__Description of the task__. In the data below, copy out word for word the lines starting with the one containing "## Solving Multiple" and going on through the one containing "複数のエージェントを使ってそれぞれのタスクを解決する例", with both of those lines included.

----

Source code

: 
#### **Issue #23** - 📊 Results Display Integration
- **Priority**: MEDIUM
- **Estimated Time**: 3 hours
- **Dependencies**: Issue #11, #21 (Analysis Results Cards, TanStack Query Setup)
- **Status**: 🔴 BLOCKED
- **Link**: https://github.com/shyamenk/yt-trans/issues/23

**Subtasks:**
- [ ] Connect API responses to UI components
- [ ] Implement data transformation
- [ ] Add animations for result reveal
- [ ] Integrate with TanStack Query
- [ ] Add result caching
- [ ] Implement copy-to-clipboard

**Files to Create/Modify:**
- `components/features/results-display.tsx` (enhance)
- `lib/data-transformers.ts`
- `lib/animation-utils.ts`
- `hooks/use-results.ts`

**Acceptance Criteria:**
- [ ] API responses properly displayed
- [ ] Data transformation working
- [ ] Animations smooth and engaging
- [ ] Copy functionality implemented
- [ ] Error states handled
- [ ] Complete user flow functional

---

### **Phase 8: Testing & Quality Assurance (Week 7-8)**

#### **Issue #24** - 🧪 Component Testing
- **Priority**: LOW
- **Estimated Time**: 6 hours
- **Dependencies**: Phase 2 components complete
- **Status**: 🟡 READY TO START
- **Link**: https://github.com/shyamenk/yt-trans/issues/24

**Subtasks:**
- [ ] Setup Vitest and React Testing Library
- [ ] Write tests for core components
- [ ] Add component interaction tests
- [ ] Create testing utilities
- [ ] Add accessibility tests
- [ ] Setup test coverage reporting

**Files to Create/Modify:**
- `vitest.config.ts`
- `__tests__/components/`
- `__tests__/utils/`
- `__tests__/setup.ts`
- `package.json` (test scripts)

----

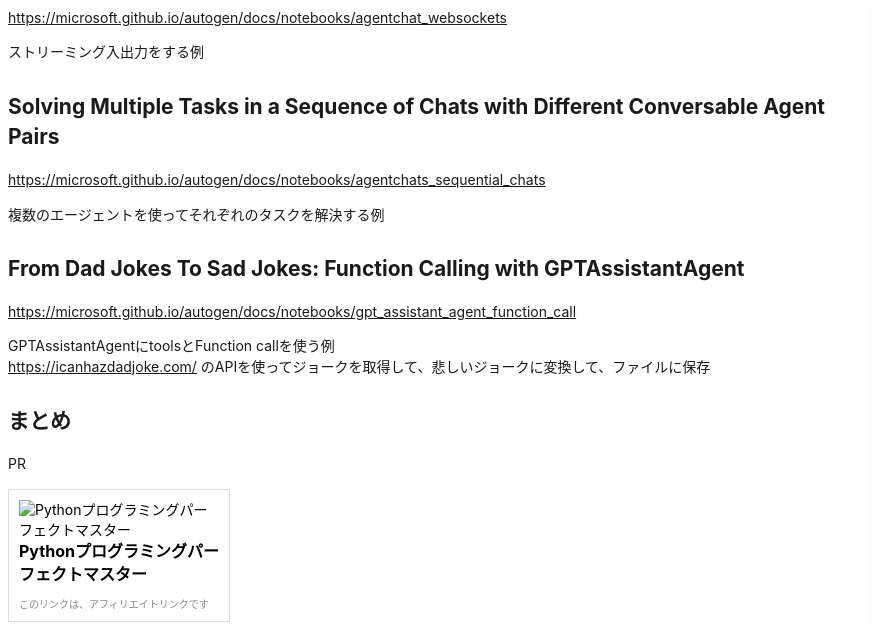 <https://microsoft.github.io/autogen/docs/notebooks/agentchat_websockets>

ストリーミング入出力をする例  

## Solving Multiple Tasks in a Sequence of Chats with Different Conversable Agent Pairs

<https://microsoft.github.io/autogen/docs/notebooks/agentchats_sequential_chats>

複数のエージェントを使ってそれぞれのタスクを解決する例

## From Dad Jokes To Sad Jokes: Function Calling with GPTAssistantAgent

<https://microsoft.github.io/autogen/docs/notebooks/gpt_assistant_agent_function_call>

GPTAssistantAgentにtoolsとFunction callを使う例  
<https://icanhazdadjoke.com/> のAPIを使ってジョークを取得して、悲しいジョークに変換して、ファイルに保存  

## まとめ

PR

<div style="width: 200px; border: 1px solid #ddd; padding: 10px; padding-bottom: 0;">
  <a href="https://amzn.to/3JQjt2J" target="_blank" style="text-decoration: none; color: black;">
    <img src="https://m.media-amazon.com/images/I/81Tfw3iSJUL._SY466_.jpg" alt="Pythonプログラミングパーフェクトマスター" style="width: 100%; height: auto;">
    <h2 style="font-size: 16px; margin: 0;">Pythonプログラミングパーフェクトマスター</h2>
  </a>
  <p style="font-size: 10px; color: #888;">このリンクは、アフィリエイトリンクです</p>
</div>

----

__Output for this exercise__.
## Solving Multiple Tasks in a Sequence of Chats with Different Conversable Agent Pairs

<https://microsoft.github.io/autogen/docs/notebooks/agentchats_sequential_chats>

複数のエージェントを使ってそれぞれのタスクを解決する例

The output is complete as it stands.